About this exercise
List each line of the listing below that contains the string "marker". Matching is case-sensitive.

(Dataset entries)
..........

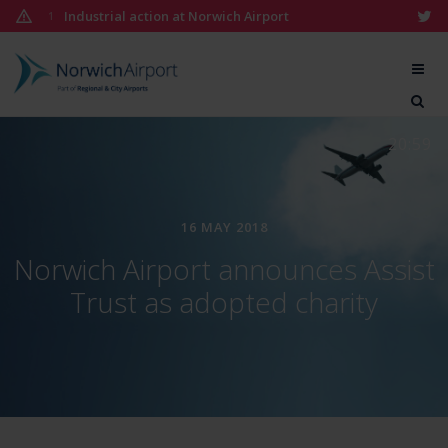
Skip
Industrial action at Norwich Airport
1
to
content
Norwich
Airport
20:59
16 MAY 2018
Norwich Airport announces Assist
Trust as adopted charity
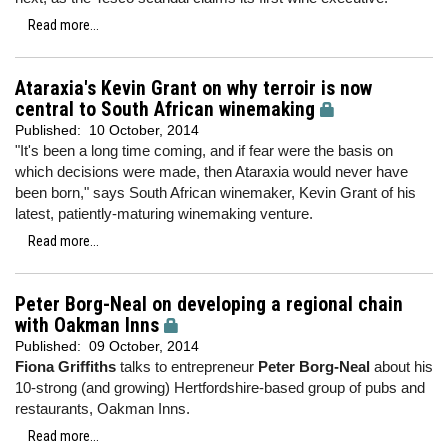
Read more...
Ataraxia's Kevin Grant on why terroir is now
central to South African winemaking
Published:
10 October, 2014
"It's been a long time coming, and if fear were the basis on
which decisions were made, then Ataraxia would never have
been born," says South African winemaker, Kevin Grant of his
latest, patiently-maturing winemaking venture.
Read more...
Peter Borg-Neal on developing a regional chain
with Oakman Inns
Published:
09 October, 2014
Fiona Griffiths
talks to entrepreneur
Peter Borg-Neal
about his
10-strong (and growing) Hertfordshire-based group of pubs and
restaurants, Oakman Inns.
Read more...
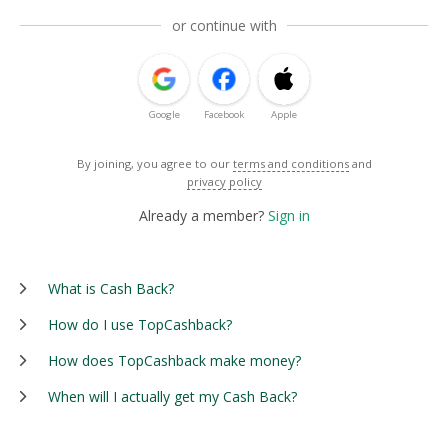
or continue with
Google
Facebook
Apple
By joining, you agree to our
terms and conditions
and
privacy policy
Already a member?
Sign in
What is Cash Back?
How do I use TopCashback?
How does TopCashback make money?
When will I actually get my Cash Back?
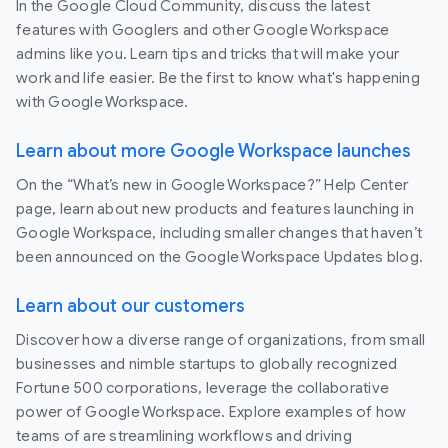
In the Google Cloud Community, discuss the latest
features with Googlers and other Google Workspace
admins like you. Learn tips and tricks that will make your
work and life easier. Be the first to know what's happening
with Google Workspace.
Learn about more Google Workspace launches
On the “What’s new in Google Workspace?” Help Center
page, learn about new products and features launching in
Google Workspace, including smaller changes that haven’t
been announced on the Google Workspace Updates blog.
Learn about our customers
Discover how a diverse range of organizations, from small
businesses and nimble startups to globally recognized
Fortune 500 corporations, leverage the collaborative
power of Google Workspace. Explore examples of how
teams of are streamlining workflows and driving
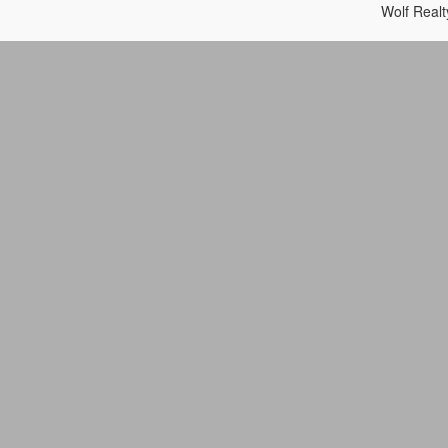
Wolf Real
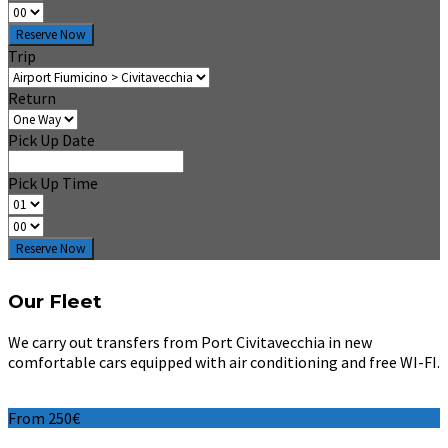
Reserve Now
Trip
Return
Pick Up Date
Pick Up Time
Reserve Now
Our Fleet
We carry out transfers from Port Civitavecchia in new
comfortable cars equipped with air conditioning and free WI-FI.
From 250€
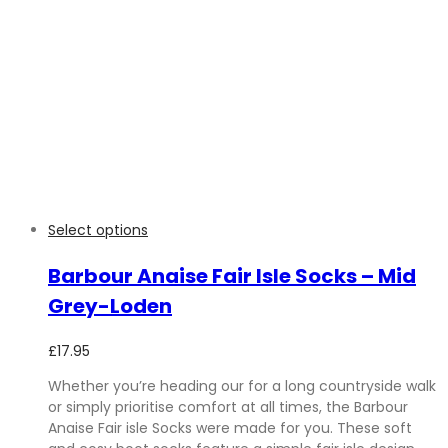
Select options
Barbour Anaise Fair Isle Socks – Mid
Grey-Loden
£
17.95
Whether you’re heading our for a long countryside walk
or simply prioritise comfort at all times, the Barbour
Anaise Fair isle Socks were made for you. These soft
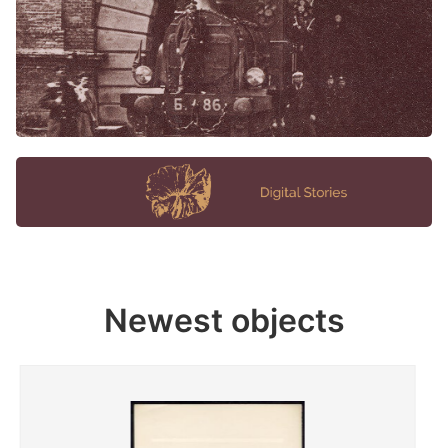
Newest objects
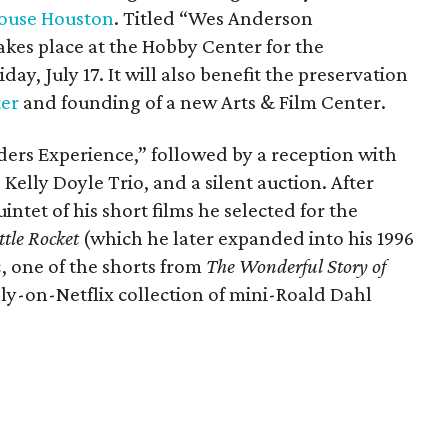
ouse Houston
. Titled “Wes Anderson
kes place at the Hobby Center for the
day, July 17. It will also benefit the preservation
ter
and founding of a new Arts & Film Center.
ders Experience,” followed by a reception with
 Kelly Doyle Trio, and a silent auction. After
intet of his short films he selected for the
ttle Rocket
(which he later expanded into his 1996
n
, one of the shorts from
The Wonderful Story of
ly-on-Netflix collection of mini-Roald Dahl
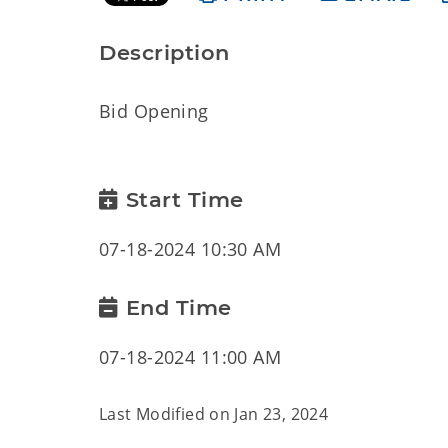
Description
Bid Opening
Start Time
07-18-2024 10:30 AM
End Time
07-18-2024 11:00 AM
Last Modified on
Jan 23, 2024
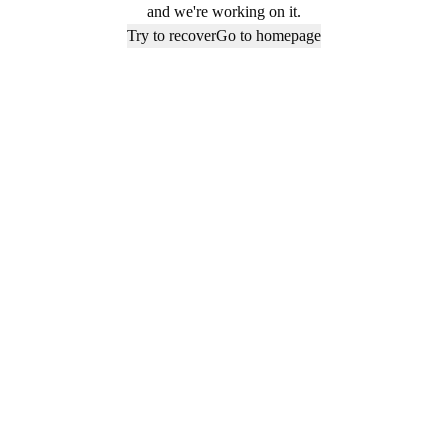
and we're working on it.
Try to recover
Go to homepage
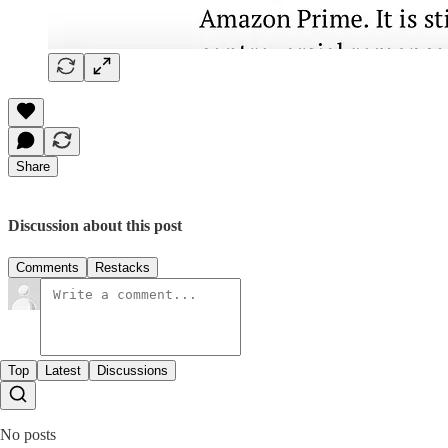
Share
Discussion about this post
Comments
Restacks
Top
Latest
Discussions
No posts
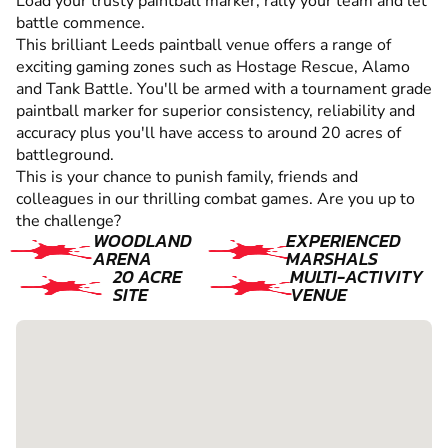
Load your trusty paintball marker, rally your team and let
battle commence.
This brilliant Leeds paintball venue offers a range of
exciting gaming zones such as Hostage Rescue, Alamo
and Tank Battle. You'll be armed with a tournament grade
paintball marker for superior consistency, reliability and
accuracy plus you'll have access to around 20 acres of
battleground.
This is your chance to punish family, friends and
colleagues in our thrilling combat games. Are you up to
the challenge?
WOODLAND
EXPERIENCED
ARENA
MARSHALS
20 ACRE
MULTI-ACTIVITY
SITE
VENUE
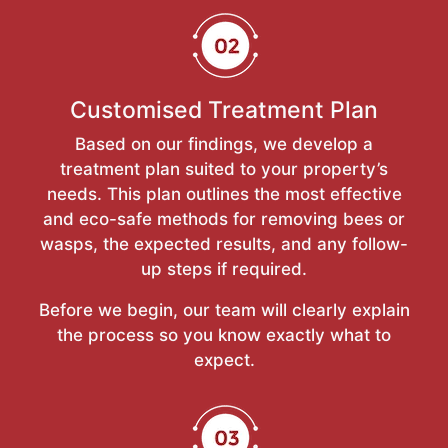
Customised Treatment Plan
Based on our findings, we develop a
treatment plan suited to your property’s
needs. This plan outlines the most effective
and eco-safe methods for removing bees or
wasps, the expected results, and any follow-
up steps if required.
Before we begin, our team will clearly explain
the process so you know exactly what to
expect.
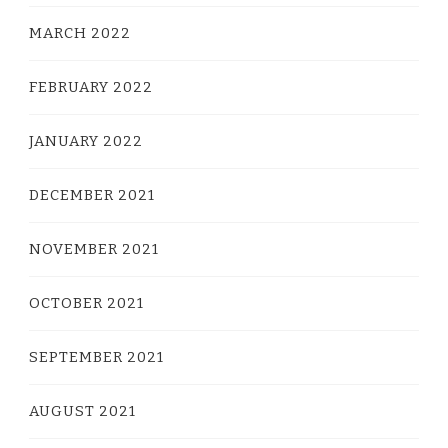
MARCH 2022
FEBRUARY 2022
JANUARY 2022
DECEMBER 2021
NOVEMBER 2021
OCTOBER 2021
SEPTEMBER 2021
AUGUST 2021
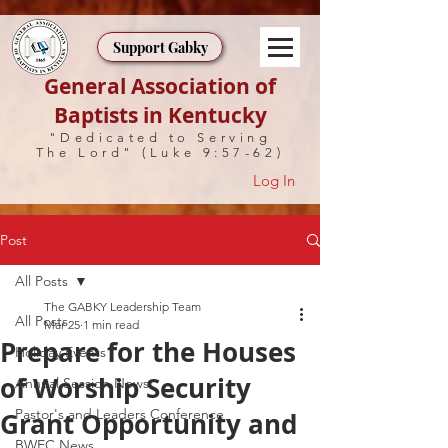
Support Gabky
General Association of
Baptists in Kentucky
"Dedicated to Serving
The Lord" (Luke 9:57-62)
Log In
Post
All Posts
The GABKY Leadership Team
All Posts
Mar 25
1 min read
Prepare for the Houses
Holiday Events
of Worship Security
Annual Session News
Pastor's and Leaders Conference
Grant Opportunity and
BWEC News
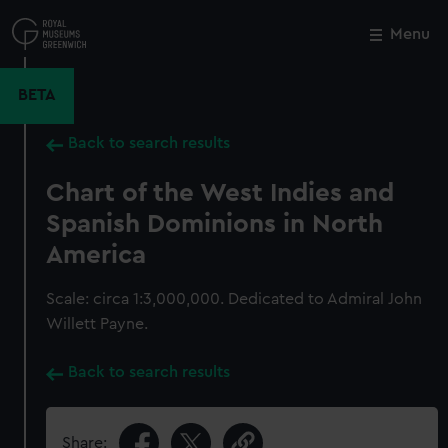
Skip
to
Menu
Close
M
main
content
BETA
Back to search results
Chart of the West Indies and
Spanish Dominions in North
America
Scale: circa 1:3,000,000. Dedicated to Admiral John
Willett Payne.
Back to search results
Share:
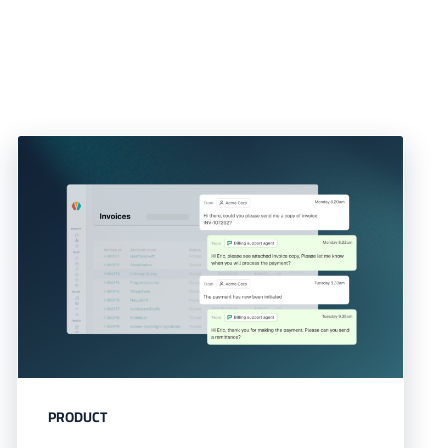
PRODUCT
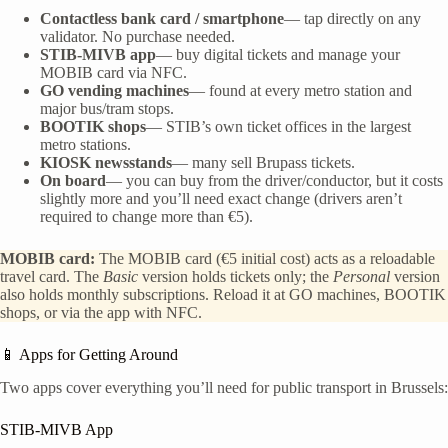
Contactless bank card / smartphone
— tap directly on any
validator. No purchase needed.
STIB-MIVB app
— buy digital tickets and manage your
MOBIB card via NFC.
GO vending machines
— found at every metro station and
major bus/tram stops.
BOOTIK shops
— STIB’s own ticket offices in the largest
metro stations.
KIOSK newsstands
— many sell Brupass tickets.
On board
— you can buy from the driver/conductor, but it costs
slightly more and you’ll need exact change (drivers aren’t
required to change more than €5).
MOBIB card:
The MOBIB card (€5 initial cost) acts as a reloadable
travel card. The
Basic
version holds tickets only; the
Personal
version
also holds monthly subscriptions. Reload it at GO machines, BOOTIK
shops, or via the app with NFC.
📱 Apps for Getting Around
Two apps cover everything you’ll need for public transport in Brussels:
STIB-MIVB App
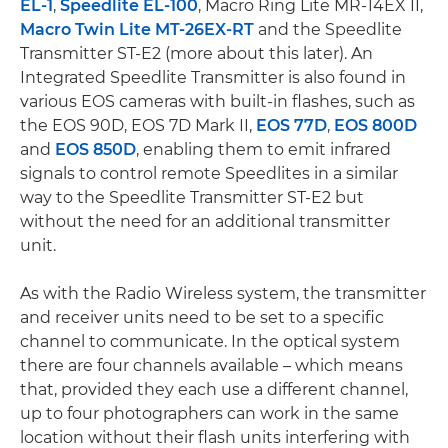
EL-1
,
Speedlite EL-100
, Macro Ring Lite MR-14EX II,
Macro Twin Lite MT-26EX-RT
and the Speedlite
Transmitter ST-E2 (more about this later). An
Integrated Speedlite Transmitter is also found in
various EOS cameras with built-in flashes, such as
the EOS 90D, EOS 7D Mark II,
EOS 77D
,
EOS 800D
and
EOS 850D
, enabling them to emit infrared
signals to control remote Speedlites in a similar
way to the Speedlite Transmitter ST-E2 but
without the need for an additional transmitter
unit.
As with the Radio Wireless system, the transmitter
and receiver units need to be set to a specific
channel to communicate. In the optical system
there are four channels available – which means
that, provided they each use a different channel,
up to four photographers can work in the same
location without their flash units interfering with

..........

Response area
Load your trusty paintball marker, rally your team and let
paintball marker for superior consistency, reliability and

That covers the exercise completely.